Je gère ce projet comme un petit portefeuille d’actifs domestiques : production, sécurité, maintenance et documents. L’objectif est de maximiser l’usage sur place de l’électricité solaire tout en évitant les pannes évitables. Cette checklist sert de fil conducteur, du choix de l’offre jusqu’aux gestes d’entretien.
Avant toute décision, je clarifie les usages du foyer : heures de présence, gros appareils, chauffage, eau chaude et recharge éventuelle. Je relève les consommations sur quelques semaines via le compteur ou une application, puis je repère les pics. Cette base évite de surdimensionner et aide à planifier les usages en journée.
Côté comparatif des offres, je vérifie trois blocs : matériel (panneaux, onduleur ou micro-onduleurs), garanties et service après-vente. Je demande un schéma de principe, les références des protections électriques et un détail de main-d’œuvre. Je compare aussi les modalités de suivi de production et la disponibilité des pièces.
Pour l’autoconsommation à domicile, je dresse une liste des appareils déplaçables sur les heures ensoleillées : lave-linge, lave-vaisselle, ballon d’eau chaude pilotable. J’ajoute des règles simples d’exploitation, comme lancer les cycles en milieu de journée plutôt que le soir. Si une gestion d’énergie est proposée, je vérifie qu’elle reste compréhensible et paramétrable.
Je traite la sécurité électrique à la maison comme un prérequis : coupure générale accessible, protections différentielles adaptées et mise à la terre contrôlée. Je m’assure que les câbles sont correctement cheminés, protégés des UV et des zones d’échauffement. En cas de doute, je planifie un contrôle par un professionnel qualifié plutôt que des ajustements improvisés.
Pour l’entretien et le nettoyage photovoltaïque, je fixe un rythme réaliste : inspection visuelle mensuelle et nettoyage 1 à 2 fois par an selon l’environnement. Je contrôle feuilles, poussières, fientes et éventuelles zones d’ombre nouvelles (branches, antenne, nouvelle construction). Je privilégie l’eau claire et une brosse douce, en évitant les produits abrasifs et l’intervention par forte chaleur.
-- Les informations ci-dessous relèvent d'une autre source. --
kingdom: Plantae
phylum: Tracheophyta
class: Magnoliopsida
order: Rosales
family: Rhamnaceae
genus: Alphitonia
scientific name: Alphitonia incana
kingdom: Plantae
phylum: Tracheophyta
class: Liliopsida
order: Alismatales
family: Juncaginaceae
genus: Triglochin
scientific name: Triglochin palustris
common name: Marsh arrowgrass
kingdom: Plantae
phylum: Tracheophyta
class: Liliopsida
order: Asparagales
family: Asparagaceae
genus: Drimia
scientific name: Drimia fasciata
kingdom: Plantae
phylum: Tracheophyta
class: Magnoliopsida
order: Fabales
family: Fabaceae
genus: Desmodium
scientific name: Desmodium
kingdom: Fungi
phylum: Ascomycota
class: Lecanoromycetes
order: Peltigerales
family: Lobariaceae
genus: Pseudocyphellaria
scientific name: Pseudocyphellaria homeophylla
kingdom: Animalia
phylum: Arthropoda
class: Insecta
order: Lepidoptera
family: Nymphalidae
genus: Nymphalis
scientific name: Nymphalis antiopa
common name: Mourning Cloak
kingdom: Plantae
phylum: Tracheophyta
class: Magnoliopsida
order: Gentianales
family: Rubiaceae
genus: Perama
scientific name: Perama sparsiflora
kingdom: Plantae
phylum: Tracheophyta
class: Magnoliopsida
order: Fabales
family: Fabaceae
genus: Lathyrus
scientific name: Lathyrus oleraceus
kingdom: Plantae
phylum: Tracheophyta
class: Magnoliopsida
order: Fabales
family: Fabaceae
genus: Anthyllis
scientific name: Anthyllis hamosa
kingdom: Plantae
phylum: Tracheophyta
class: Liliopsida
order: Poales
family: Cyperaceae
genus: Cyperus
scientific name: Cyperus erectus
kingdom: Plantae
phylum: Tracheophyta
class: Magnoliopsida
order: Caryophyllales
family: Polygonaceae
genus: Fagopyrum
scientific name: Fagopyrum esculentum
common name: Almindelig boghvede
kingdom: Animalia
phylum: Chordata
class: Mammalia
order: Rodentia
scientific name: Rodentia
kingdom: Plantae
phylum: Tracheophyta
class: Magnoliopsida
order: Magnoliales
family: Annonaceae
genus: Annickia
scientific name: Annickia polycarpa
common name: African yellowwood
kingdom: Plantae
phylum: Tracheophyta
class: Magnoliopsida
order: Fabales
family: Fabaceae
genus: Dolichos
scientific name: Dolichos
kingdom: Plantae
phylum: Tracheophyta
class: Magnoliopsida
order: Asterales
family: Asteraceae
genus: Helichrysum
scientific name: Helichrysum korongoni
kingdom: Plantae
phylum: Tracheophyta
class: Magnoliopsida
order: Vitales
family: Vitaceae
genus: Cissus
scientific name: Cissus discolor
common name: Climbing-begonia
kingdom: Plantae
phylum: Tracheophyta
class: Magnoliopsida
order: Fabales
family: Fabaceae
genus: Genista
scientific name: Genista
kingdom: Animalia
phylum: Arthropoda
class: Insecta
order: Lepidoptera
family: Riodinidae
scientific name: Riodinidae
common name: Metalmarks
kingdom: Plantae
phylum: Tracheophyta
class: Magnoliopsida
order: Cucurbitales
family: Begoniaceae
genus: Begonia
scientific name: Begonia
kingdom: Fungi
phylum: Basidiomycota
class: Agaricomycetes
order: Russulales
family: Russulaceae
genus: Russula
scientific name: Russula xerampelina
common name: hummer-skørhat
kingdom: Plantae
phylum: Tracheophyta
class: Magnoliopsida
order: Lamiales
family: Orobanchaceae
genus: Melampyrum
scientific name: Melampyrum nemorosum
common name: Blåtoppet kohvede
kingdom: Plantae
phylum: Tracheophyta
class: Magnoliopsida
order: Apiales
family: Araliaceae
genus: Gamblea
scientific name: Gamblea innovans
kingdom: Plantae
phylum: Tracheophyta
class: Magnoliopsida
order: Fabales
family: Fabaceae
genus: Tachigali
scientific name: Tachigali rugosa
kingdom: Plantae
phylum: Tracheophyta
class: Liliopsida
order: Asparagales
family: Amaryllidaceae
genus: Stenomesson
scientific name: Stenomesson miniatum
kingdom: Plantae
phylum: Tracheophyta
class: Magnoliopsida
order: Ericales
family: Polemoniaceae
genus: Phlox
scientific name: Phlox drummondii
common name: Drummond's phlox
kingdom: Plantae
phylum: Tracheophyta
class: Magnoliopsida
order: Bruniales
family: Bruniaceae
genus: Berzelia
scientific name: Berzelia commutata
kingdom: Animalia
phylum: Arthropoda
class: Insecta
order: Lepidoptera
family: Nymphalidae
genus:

Je mets en place des indicateurs de maintenance : production attendue par saison, alertes de baisse anormale, et historique des interventions. Une baisse progressive peut signaler un encrassement, tandis qu’une chute brutale peut indiquer une coupure, un disjoncteur, ou un souci d’onduleur. Cette traçabilité facilite les échanges avec l’installateur sans dramatiser ni retarder la résolution.
Si le foyer dispose aussi d’une pompe à chaleur, j’aligne son entretien avec la stratégie solaire. Je programme les vérifications courantes (filtres, unité extérieure dégagée, cycles) et je demande un passage annuel selon les préconisations du fabricant. Le but est de conserver un bon rendement et de profiter des heures de production pour le chauffage ou l’eau chaude quand c’est pertinent.
Les travaux d’isolation, notamment des combles, entrent dans la même logique de pilotage énergétique. Je vérifie l’état de l’isolant, la ventilation et les points de fuite d’air avant de compter sur une hausse de production pour compenser les pertes. Une maison mieux isolée réduit la consommation de base et améliore la part d’énergie solaire réellement autoconsommée.